En les regardant effondrés, il est en rage. Il n’a pas su les guider. Il n’a pas su leur donner un peu de bonheur ce soir. Il est triste. Il est perdu. Tout le monde autour de lui erre dans le noir.

Péniblement, il se relève. Il a la gorge nouée en voyant les têtes basses. Il n’a pas réussi à les emmener vers la victoire et il reste incapable de consoler leurs âmes en peine.
Il est triste ce soir. Il est perdu. Abandonné.
Il croise alors un regard. Son pote. Son coéquipier.
Mais avant tout son ami. Ils ont tout partagé. Sur le pré et partout ailleurs. Les joies et le reste aussi. Il ne serait pas là aujourd’hui sans lui. Pendant ces quelques secondes où leurs regards se disent tout, il revoit chaque moment intense. L’émotion le submerge. Ils se tombent dans les bras. Aucun ne retient de nouveaux sanglots, trop pesants. Autour d’eux, tout n’est que silence. Après quelques minutes hors du monde, l’ami se retire sans rien dire. Pas besoin. Il va partager plus loin ses dernières larmes avec un frère d’armes du paquet d’avants.
Oui, les gros ont été grands.
Grâce à eux il aurait pu emmener tout le monde au paradis. Certains diront qu’il a été bon. Intelligent. Malicieux. Mais il a perdu. Il n’a pas été exemplaire.
Il est à nouveau seul sur la pelouse, alors que les supporters tentent aussi de consoler leur équipe. Leurs héros. Perdu, il regarde sans le voir le stade qui se vide. Les vainqueurs heureux. Et les siens par petits groupes éparpillés en train d’essayer de comprendre. Puis il se retourne et, subitement, tout s’arrête.

Elle est là.
Elle ose à peine avancer. Ses yeux sont tristes aussi. Elle a déjà partagé avec eux les joies et les chants des victoires. Elle a aussi été là pour les coups durs les soirs de défaite. Et elle a toujours été là pour lui aussi. Pour le rugby, et pour tout le reste.
Et puis, elle a décidé de partir.
Là aussi, il n’avait pas été assez intelligent. Pas assez bon. Ni même malicieux. Il ne lui en veut pas d’être partie. Il ne pourra jamais lui en vouloir.
Et aujourd’hui elle est là devant lui. Ses yeux trahissent la déception de la défaite. Mais aussi tout le reste. Tout ce qui n’a plus trait aux facéties du ballon ovale.
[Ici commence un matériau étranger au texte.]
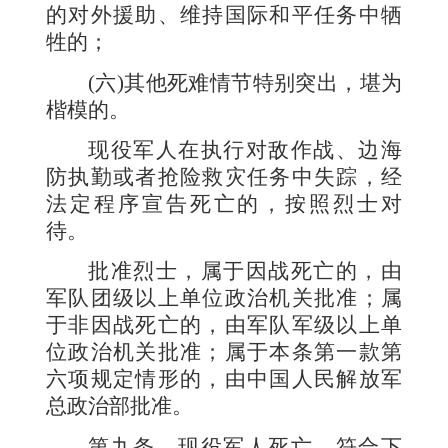
的对外援助、维持国际和平任务中牺
牲的；
(
六
)
其他死难情节特别突出，堪为
楷模的。
现役军人在执行对敌作战、边海
防执勤或者抢险救灾任务中失踪，经
法定程序宣告死亡的，按照烈士对
待。
批准烈士，属于因战死亡的，由
军队团级以上单位政治机关批准；属
于非因战死亡的，由军队军级以上单
位政治机关批准；属于本条第一款第
六项规定情形的，由中国人民解放军
总政治部批准。
第九条
现役军人死亡，符合下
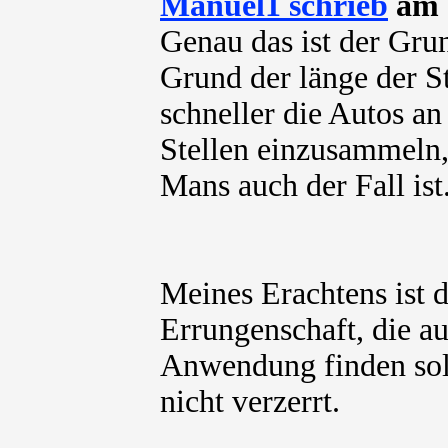
Manuel1 schrieb
am 1
Genau das ist der Grun
Grund der länge der St
schneller die Autos an
Stellen einzusammeln,
Mans auch der Fall ist
Meines Erachtens ist 
Errungenschaft, die a
Anwendung finden sol
nicht verzerrt.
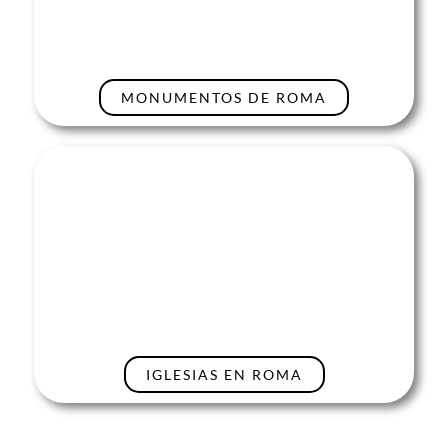
MONUMENTOS DE ROMA
IGLESIAS EN ROMA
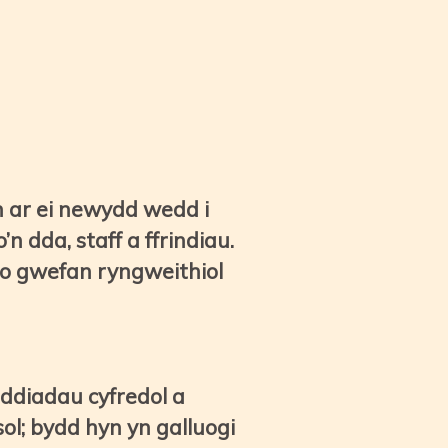
an ar ei newydd wedd i
n dda, staff a ffrindiau.
io gwefan ryngweithiol
eddiadau cyfredol a
ol; bydd hyn yn galluogi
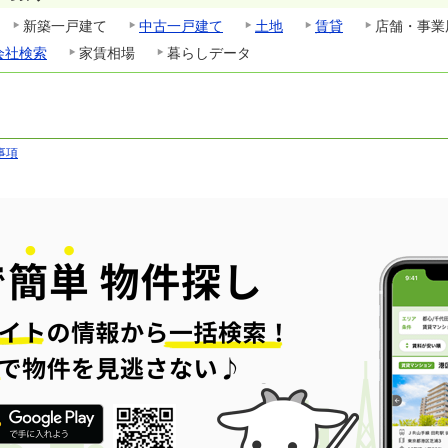
新築一戸建て
中古一戸建て
土地
賃貸
店舗・事業
会社検索
家賃相場
暮らしデータ
事項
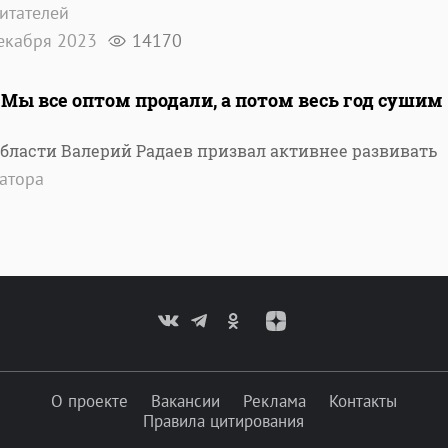
итателей
екабря 2023
14170
 "Мы все оптом продали, а потом весь год сушим
области Валерий Радаев призвал активнее развивать
атора
О проекте
Вакансии
Реклама
Контакты
Правила цитирования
Mais bel et bien aux caprices des rebonds quotidiens.
Encore aujourd’hui, pour lui, elle comprend ses larmes de l’instant.
Elle saisit là, à ce moment précis, tout ce qu’il n’a jamais su montrer.
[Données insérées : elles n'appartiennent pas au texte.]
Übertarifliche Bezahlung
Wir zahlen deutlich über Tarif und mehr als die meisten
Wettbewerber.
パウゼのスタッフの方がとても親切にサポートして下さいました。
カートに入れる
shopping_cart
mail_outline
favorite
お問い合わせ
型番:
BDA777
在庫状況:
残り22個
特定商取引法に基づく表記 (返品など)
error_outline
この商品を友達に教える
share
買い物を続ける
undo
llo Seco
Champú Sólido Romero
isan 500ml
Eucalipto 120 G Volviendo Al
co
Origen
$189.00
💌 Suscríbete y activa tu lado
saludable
Elle s’avance et le prend délicatement dans ses bras. Il blottit sa tête au creux de ses épaules. Pendant un moment il oublie tout le reste. La défaite, les amis, les supporters. Ils ne bougent plus. Et là encore, pendant ces minutes étoilées, ils se disent tout sans la moindre parole.
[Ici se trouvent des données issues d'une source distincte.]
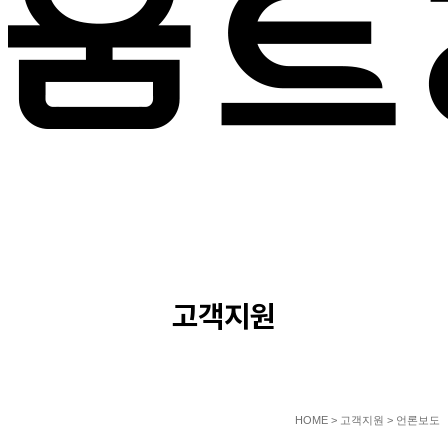
SERVICE
고객지원
HOME
> 고객지원 > 언론보도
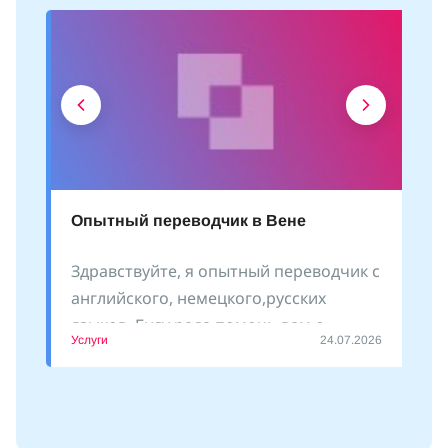
Опытный переводчик в Вене
Здравствуйте, я опытный переводчик с
английского, немецкого,русских
языков. Буду рада помочь вам с
Услуги
24.07.2026
оформлением документов, сопровожу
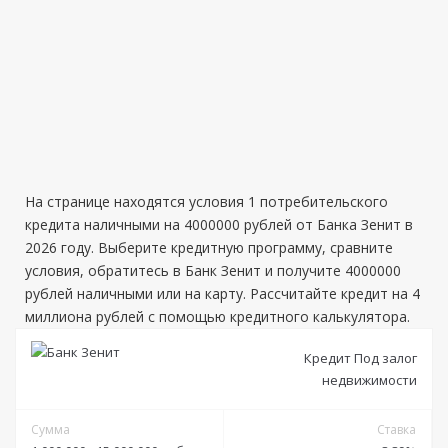
На странице находятся условия 1 потребительского
кредита наличными на 4000000 рублей от Банка Зенит в
2026 году. Выберите кредитную программу, сравните
условия, обратитесь в Банк Зенит и получите 4000000
рублей наличными или на карту. Рассчитайте кредит на 4
миллиона рублей с помощью кредитного калькулятора.
Кредит Под залог
недвижимости
Сумма
Ставка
Tendrement, il dépose sur sa joue délicate un doux baiser de paix. Il prononce un seul mot. ‘‘Merci. »
En deux syllabes, il dit tout ce qu’il n’a jamais su dire.
Merci d’être là. Merci d’avoir été là. Merci d’être tout simplement. Un merci teinté de remords. Un merci plein de pardon. Elle se recule un peu et le fixe à nouveau de son regard bleu azur. Elle aussi veut s’excuser. Mais il lui fait comprendre qu’elle n’a pas besoin de le faire.
Les étoiles viennent de se lever. La lumière est revenue sur le terrain. La nuit sera belle.
Il a peut-être perdu une finale aujourd’hui.
Mais il a gagné beaucoup plus.
La paix avec son âme. La paix grâce à elle.
Il y aura d’autres matchs dès la saison prochaine. Il va le dire déjà à ses coéquipiers.
Allez debout.
La vie est belle. Ils peuvent être fiers. Ils peuvent se relever. Il les aide.
La nuit chante maintenant.
Oui, il y aura d’autres matchs. D’autres finales.
Et il le sait désormais, il y aura une future Belle.
Il ne faudra pas hésiter alors, et lui dire.